Goal of the exercise:
When you copy the entries, keep every word exactly as it is and drop the images.

Stored data entries:
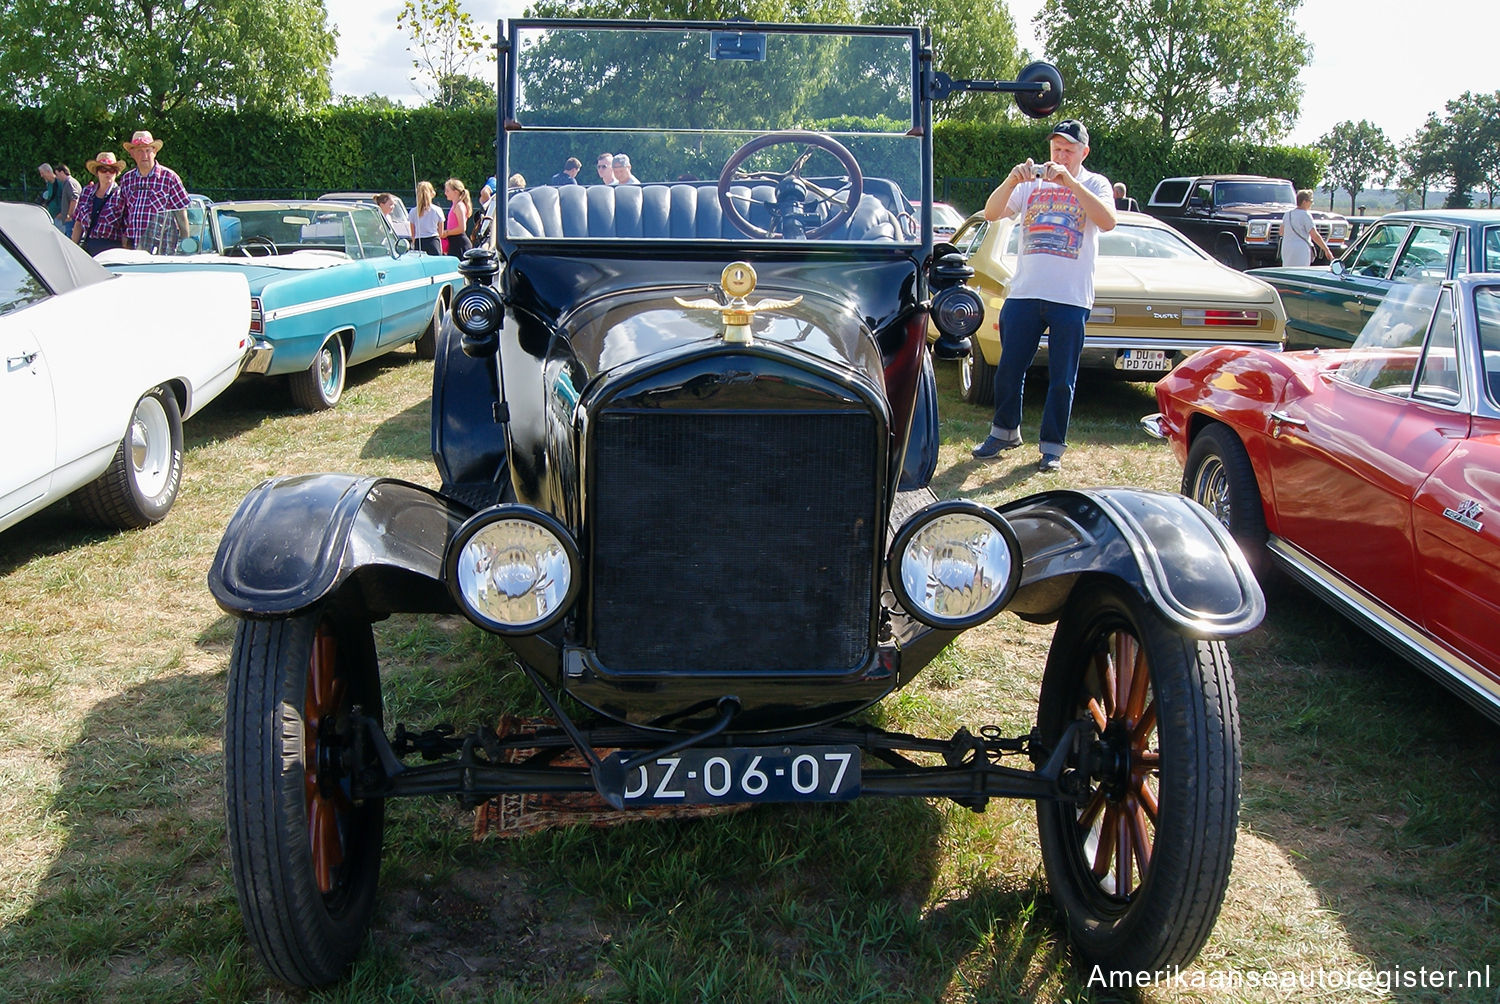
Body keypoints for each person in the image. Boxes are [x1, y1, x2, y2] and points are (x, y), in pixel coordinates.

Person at [971, 119, 1116, 473]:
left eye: (1068, 150)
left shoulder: (1095, 183)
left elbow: (1108, 220)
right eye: (1056, 149)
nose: (1061, 156)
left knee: (1061, 377)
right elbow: (991, 213)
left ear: (1084, 152)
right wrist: (1012, 180)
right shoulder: (1031, 185)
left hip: (1071, 297)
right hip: (1025, 292)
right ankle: (1004, 432)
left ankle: (1052, 447)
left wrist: (1070, 183)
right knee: (1008, 368)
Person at [117, 130, 190, 252]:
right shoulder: (127, 179)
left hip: (163, 247)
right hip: (134, 247)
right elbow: (124, 213)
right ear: (132, 153)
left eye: (148, 150)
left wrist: (185, 246)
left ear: (154, 152)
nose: (144, 155)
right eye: (139, 151)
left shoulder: (169, 177)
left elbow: (181, 214)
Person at [70, 152, 129, 254]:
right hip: (89, 245)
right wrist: (72, 249)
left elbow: (126, 228)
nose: (107, 173)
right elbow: (78, 223)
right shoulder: (87, 192)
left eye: (112, 170)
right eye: (103, 169)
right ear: (97, 172)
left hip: (112, 248)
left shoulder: (122, 195)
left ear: (116, 173)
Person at [1280, 189, 1333, 267]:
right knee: (1301, 271)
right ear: (1304, 201)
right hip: (1301, 249)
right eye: (1310, 201)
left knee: (1288, 271)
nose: (1311, 204)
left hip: (1287, 248)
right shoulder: (1305, 215)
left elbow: (1281, 232)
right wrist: (1326, 249)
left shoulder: (1287, 214)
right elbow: (1314, 235)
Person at [410, 180, 444, 255]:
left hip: (419, 242)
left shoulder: (413, 211)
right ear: (432, 193)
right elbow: (441, 233)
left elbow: (413, 233)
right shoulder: (437, 210)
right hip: (433, 242)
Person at [442, 178, 472, 257]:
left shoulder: (459, 206)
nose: (445, 193)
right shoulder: (455, 205)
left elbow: (462, 228)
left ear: (456, 192)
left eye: (448, 191)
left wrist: (447, 233)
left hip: (459, 244)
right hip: (454, 243)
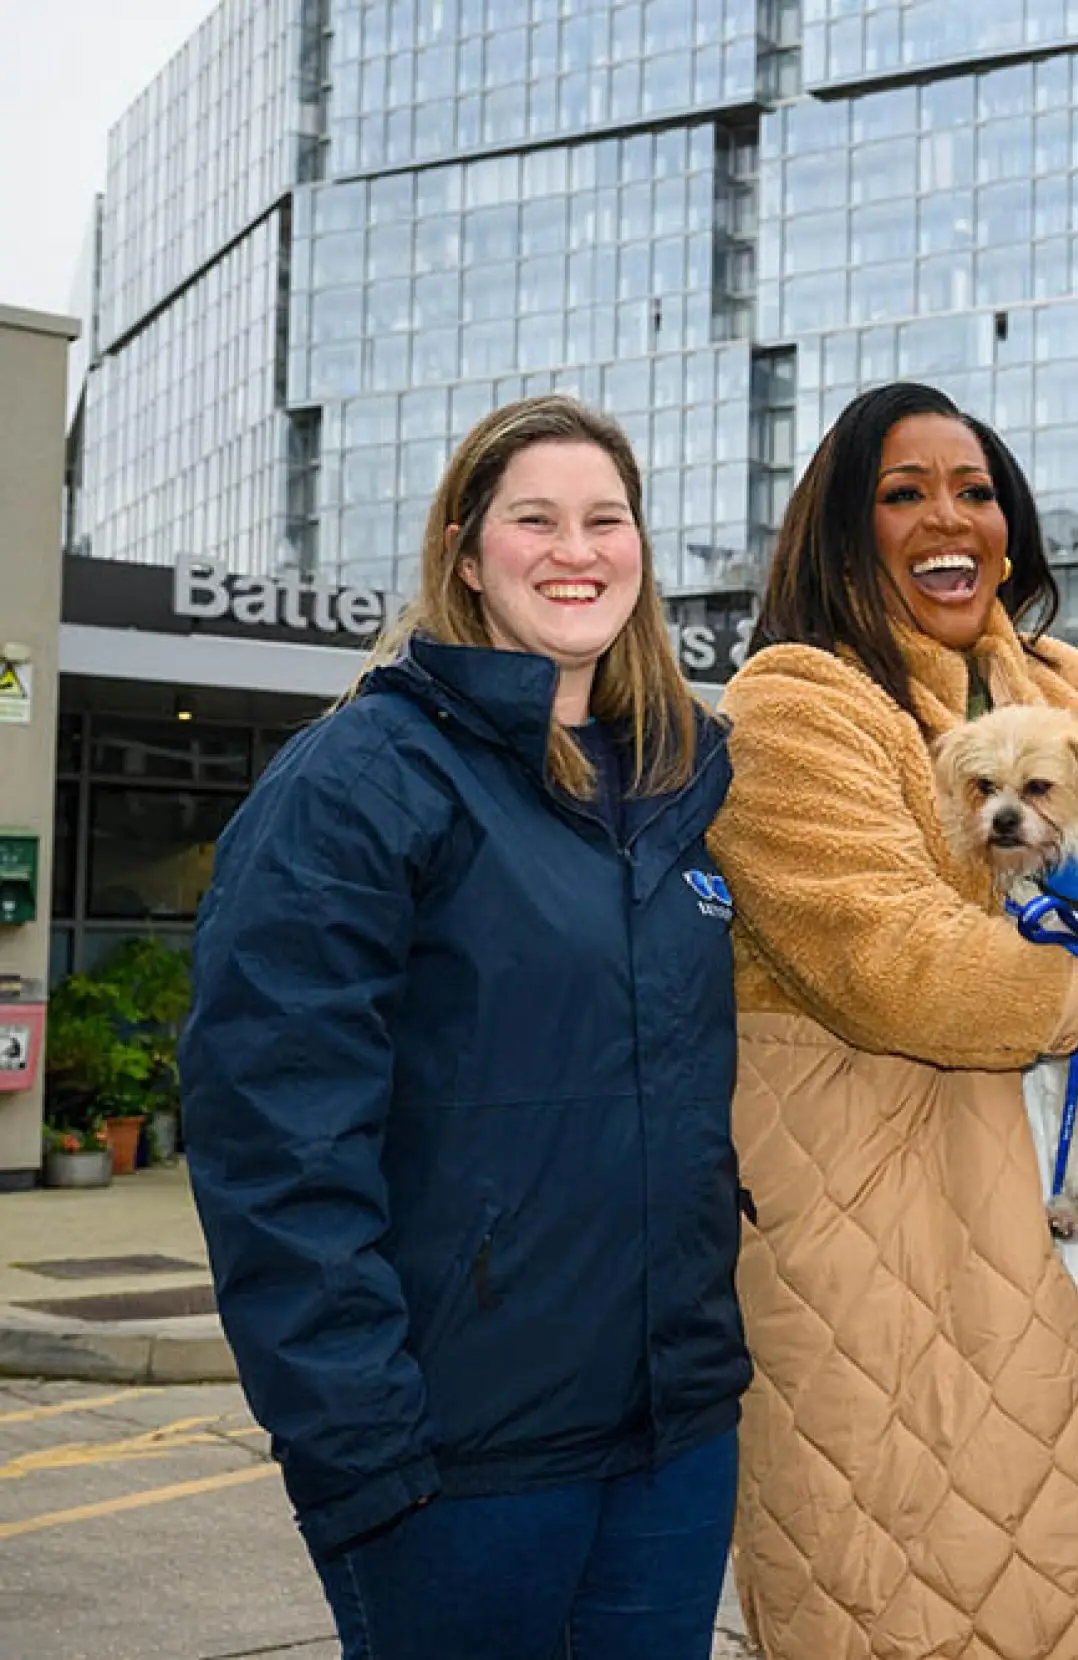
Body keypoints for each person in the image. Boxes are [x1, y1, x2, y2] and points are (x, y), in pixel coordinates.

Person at [181, 395, 748, 1659]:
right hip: (455, 1459)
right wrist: (361, 1444)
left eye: (607, 518)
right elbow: (273, 1135)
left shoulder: (678, 787)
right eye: (533, 518)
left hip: (673, 1439)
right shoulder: (363, 778)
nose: (575, 548)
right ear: (463, 551)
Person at [709, 382, 1078, 1659]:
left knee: (1070, 1590)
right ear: (842, 531)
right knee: (918, 1598)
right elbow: (892, 959)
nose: (948, 518)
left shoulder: (1071, 683)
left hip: (1072, 1239)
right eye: (903, 493)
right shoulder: (795, 699)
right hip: (889, 1248)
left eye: (975, 491)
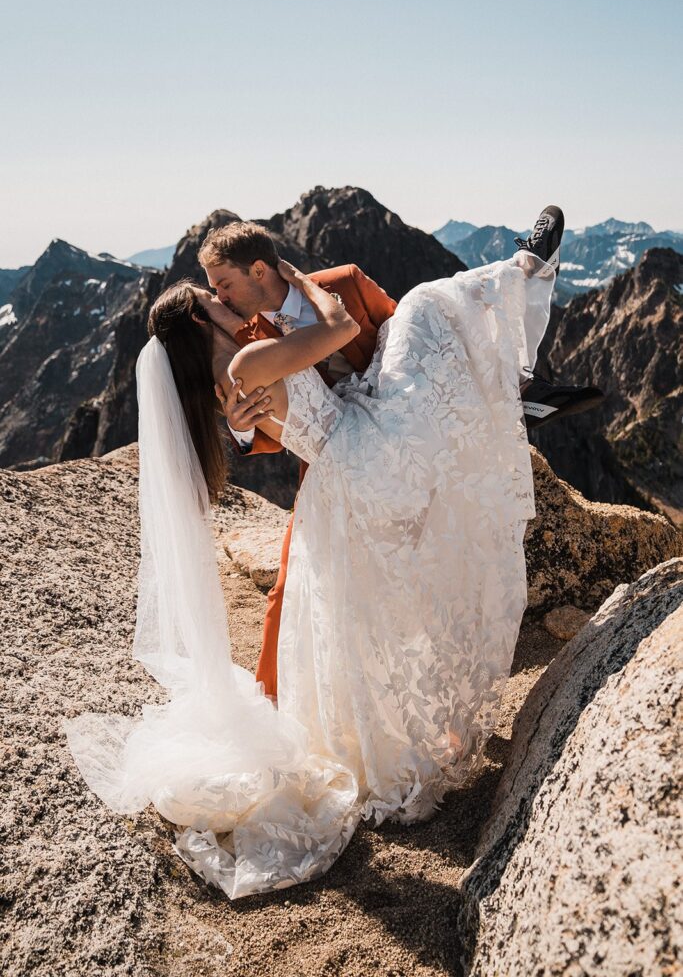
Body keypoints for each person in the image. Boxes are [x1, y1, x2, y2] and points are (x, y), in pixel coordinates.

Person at [63, 204, 570, 900]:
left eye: (222, 288)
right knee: (428, 302)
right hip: (367, 456)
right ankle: (524, 273)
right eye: (212, 300)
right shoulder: (248, 355)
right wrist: (309, 296)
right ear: (204, 325)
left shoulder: (229, 378)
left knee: (368, 624)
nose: (222, 301)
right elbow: (335, 329)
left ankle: (517, 382)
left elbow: (322, 360)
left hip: (349, 467)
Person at [199, 214, 603, 701]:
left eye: (223, 284)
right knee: (291, 588)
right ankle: (271, 704)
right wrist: (241, 427)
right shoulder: (249, 341)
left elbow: (422, 342)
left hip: (404, 425)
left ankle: (518, 355)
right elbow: (275, 424)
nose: (220, 297)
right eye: (212, 290)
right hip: (340, 457)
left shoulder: (345, 282)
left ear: (260, 270)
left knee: (425, 307)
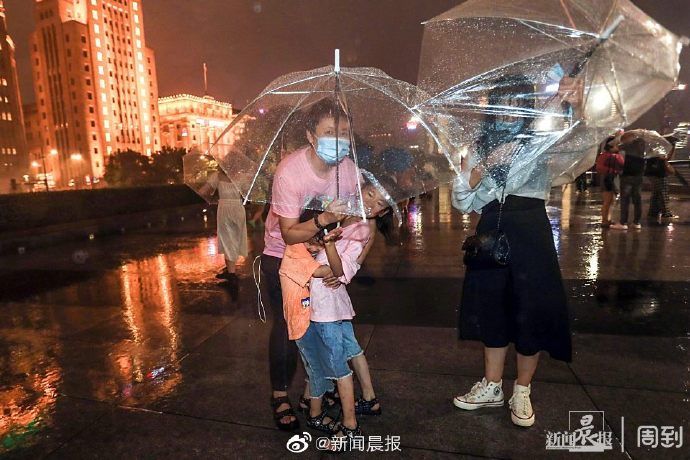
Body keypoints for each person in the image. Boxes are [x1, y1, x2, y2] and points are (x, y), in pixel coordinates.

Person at [451, 74, 572, 428]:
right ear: (493, 107)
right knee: (492, 309)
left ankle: (522, 389)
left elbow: (576, 145)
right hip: (490, 230)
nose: (509, 110)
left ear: (526, 105)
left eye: (517, 102)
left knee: (529, 310)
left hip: (530, 231)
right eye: (503, 102)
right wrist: (486, 165)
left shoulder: (541, 138)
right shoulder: (478, 145)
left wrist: (568, 102)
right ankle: (491, 386)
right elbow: (462, 200)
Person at [261, 98, 358, 431]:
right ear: (311, 136)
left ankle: (315, 389)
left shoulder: (348, 169)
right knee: (290, 327)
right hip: (282, 254)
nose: (339, 139)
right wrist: (324, 219)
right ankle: (279, 395)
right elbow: (288, 234)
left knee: (321, 324)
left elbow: (359, 224)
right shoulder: (290, 171)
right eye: (329, 132)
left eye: (344, 132)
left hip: (322, 252)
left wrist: (343, 259)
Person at [209, 169, 248, 288]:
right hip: (238, 208)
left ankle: (231, 275)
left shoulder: (216, 176)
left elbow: (204, 191)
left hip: (224, 209)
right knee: (234, 240)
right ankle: (229, 270)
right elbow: (247, 193)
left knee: (227, 240)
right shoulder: (242, 177)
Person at [611, 132, 646, 230]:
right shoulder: (643, 145)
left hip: (627, 175)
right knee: (637, 200)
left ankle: (623, 222)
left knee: (625, 199)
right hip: (639, 175)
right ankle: (636, 222)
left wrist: (618, 137)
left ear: (629, 137)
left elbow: (613, 148)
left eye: (624, 138)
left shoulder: (628, 145)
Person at [646, 134, 678, 222]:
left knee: (656, 193)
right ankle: (666, 213)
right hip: (658, 173)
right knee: (663, 193)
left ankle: (652, 212)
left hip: (652, 173)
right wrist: (673, 147)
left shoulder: (652, 148)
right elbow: (666, 158)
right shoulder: (658, 149)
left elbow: (665, 158)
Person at [595, 135, 624, 227]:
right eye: (617, 145)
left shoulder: (617, 155)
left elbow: (622, 165)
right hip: (607, 179)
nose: (618, 146)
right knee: (607, 201)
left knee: (612, 200)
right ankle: (604, 220)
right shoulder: (605, 156)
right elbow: (599, 168)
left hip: (613, 179)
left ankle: (608, 219)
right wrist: (613, 170)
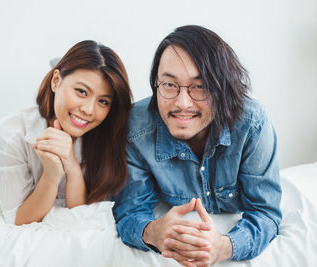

Result of the task:
Body keypoints for each person in the image. Boxes are [x1, y1, x2, y2] and points are (x, y), in pixel coordinates.

Person at [971, 119, 1116, 473]:
left eye: (1068, 150)
left shoulder: (1095, 183)
left elbow: (1108, 220)
right eye: (1056, 149)
nose: (1061, 156)
left knee: (1061, 377)
right elbow: (991, 213)
left ear: (1084, 152)
right wrist: (1012, 180)
right shoulder: (1031, 185)
left hip: (1071, 297)
right hip: (1025, 292)
right ankle: (1004, 432)
left ankle: (1052, 447)
left wrist: (1070, 183)
right knee: (1008, 368)
Person at [117, 130, 190, 252]:
right shoulder: (127, 179)
left hip: (163, 247)
right hip: (134, 247)
right elbow: (124, 213)
right ear: (132, 153)
left eye: (148, 150)
left wrist: (185, 246)
left ear: (154, 152)
nose: (144, 155)
right eye: (139, 151)
left shoulder: (169, 177)
left elbow: (181, 214)
Person at [70, 152, 129, 254]:
right hip: (89, 245)
right wrist: (72, 249)
left elbow: (126, 228)
nose: (107, 173)
right elbow: (78, 223)
right shoulder: (87, 192)
left eye: (112, 170)
right eye: (103, 169)
right ear: (97, 172)
left hip: (112, 248)
left shoulder: (122, 195)
left ear: (116, 173)
Person at [1280, 189, 1333, 267]:
right knee: (1301, 271)
right ear: (1304, 201)
right hip: (1301, 249)
right eye: (1310, 201)
left knee: (1288, 271)
nose: (1311, 204)
left hip: (1287, 248)
right shoulder: (1305, 215)
left elbow: (1281, 232)
right wrist: (1326, 249)
left shoulder: (1287, 214)
right elbow: (1314, 235)
Person at [410, 180, 444, 255]:
left hip: (419, 242)
left shoulder: (413, 211)
right ear: (432, 193)
right elbow: (441, 233)
left elbow: (413, 233)
right shoulder: (437, 210)
right hip: (433, 242)
Person at [442, 178, 472, 257]:
left shoulder: (459, 206)
nose: (445, 193)
right shoulder: (455, 205)
left elbow: (462, 228)
left ear: (456, 192)
left eye: (448, 191)
left wrist: (447, 233)
left hip: (459, 244)
right hip: (454, 243)
Body keypoints for each person in the image. Boxes are [x1, y1, x2, y2] and points are (x, y), in pixel coordinates.

Person at [181, 395, 748, 1659]:
right hip: (455, 1459)
right wrist: (361, 1444)
left eye: (607, 518)
right elbow: (273, 1135)
left shoulder: (678, 787)
right eye: (533, 518)
left hip: (673, 1439)
right shoulder: (363, 778)
nose: (575, 548)
right ear: (463, 551)
Person at [709, 382, 1078, 1659]:
left knee: (1070, 1590)
right ear: (842, 531)
right knee: (918, 1598)
right elbow: (892, 959)
nose: (948, 518)
left shoulder: (1071, 683)
left hip: (1072, 1239)
right eye: (903, 493)
right shoulder: (795, 699)
right hip: (889, 1248)
left eye: (975, 491)
Body keypoints for each person in the image. Boxes are [x1, y1, x2, y2] and points are (x, y), in pixel coordinates.

Person at [63, 204, 570, 900]:
left eye: (222, 288)
right knee: (428, 302)
right hip: (367, 456)
right ankle: (524, 273)
right eye: (212, 300)
right shoulder: (248, 355)
right wrist: (309, 296)
right ear: (204, 325)
left shoulder: (229, 378)
left knee: (368, 624)
nose: (222, 301)
right elbow: (335, 329)
left ankle: (517, 382)
left elbow: (322, 360)
left hip: (349, 467)
Person at [199, 214, 603, 701]:
left eye: (223, 284)
right knee: (291, 588)
right ankle: (271, 704)
right wrist: (241, 427)
right shoulder: (249, 341)
left elbow: (422, 342)
left hip: (404, 425)
left ankle: (518, 355)
right elbow: (275, 424)
nose: (220, 297)
right eye: (212, 290)
right hip: (340, 457)
left shoulder: (345, 282)
left ear: (260, 270)
left knee: (425, 307)
Body keypoints for each person in the image. Boxes are [x1, y1, x2, y2] and points are (x, y), in pixel coordinates.

Person at [451, 74, 572, 428]:
right ear: (493, 107)
right knee: (492, 309)
left ankle: (522, 389)
left elbow: (576, 145)
right hip: (490, 230)
nose: (509, 110)
left ear: (526, 105)
left eye: (517, 102)
left knee: (529, 310)
left hip: (530, 231)
right eye: (503, 102)
right wrist: (486, 165)
left shoulder: (541, 138)
right shoulder: (478, 145)
left wrist: (568, 102)
right ankle: (491, 386)
right elbow: (462, 200)
Person at [261, 98, 358, 431]:
right ear: (311, 136)
left ankle: (315, 389)
left shoulder: (348, 169)
right knee: (290, 327)
right hip: (282, 254)
nose: (339, 139)
right wrist: (324, 219)
right ankle: (279, 395)
right elbow: (288, 234)
left knee: (321, 324)
left elbow: (359, 224)
right shoulder: (290, 171)
right eye: (329, 132)
left eye: (344, 132)
left hip: (322, 252)
left wrist: (343, 259)
Person at [209, 169, 248, 288]:
right hip: (238, 208)
left ankle: (231, 275)
left shoulder: (216, 176)
left elbow: (204, 191)
left hip: (224, 209)
right knee: (234, 240)
right ankle: (229, 270)
right elbow: (247, 193)
left knee: (227, 240)
right shoulder: (242, 177)
Person at [611, 132, 646, 230]:
right shoulder: (643, 145)
left hip: (627, 175)
right knee: (637, 200)
left ankle: (623, 222)
left knee: (625, 199)
right hip: (639, 175)
right ankle: (636, 222)
left wrist: (618, 137)
left ear: (629, 137)
left elbow: (613, 148)
left eye: (624, 138)
left shoulder: (628, 145)
Person at [646, 134, 678, 222]:
left knee: (656, 193)
right ankle: (666, 213)
right hip: (658, 173)
right knee: (663, 193)
left ankle: (652, 212)
left hip: (652, 173)
right wrist: (673, 147)
left shoulder: (652, 148)
right elbow: (666, 158)
right shoulder: (658, 149)
left elbow: (665, 158)
Person at [595, 135, 624, 227]:
right eye: (617, 145)
left shoulder: (617, 155)
left elbow: (622, 165)
right hip: (607, 179)
nose: (618, 146)
right knee: (607, 201)
left knee: (612, 200)
right ankle: (604, 220)
right shoulder: (605, 156)
right elbow: (599, 168)
left hip: (613, 179)
left ankle: (608, 219)
right wrist: (613, 170)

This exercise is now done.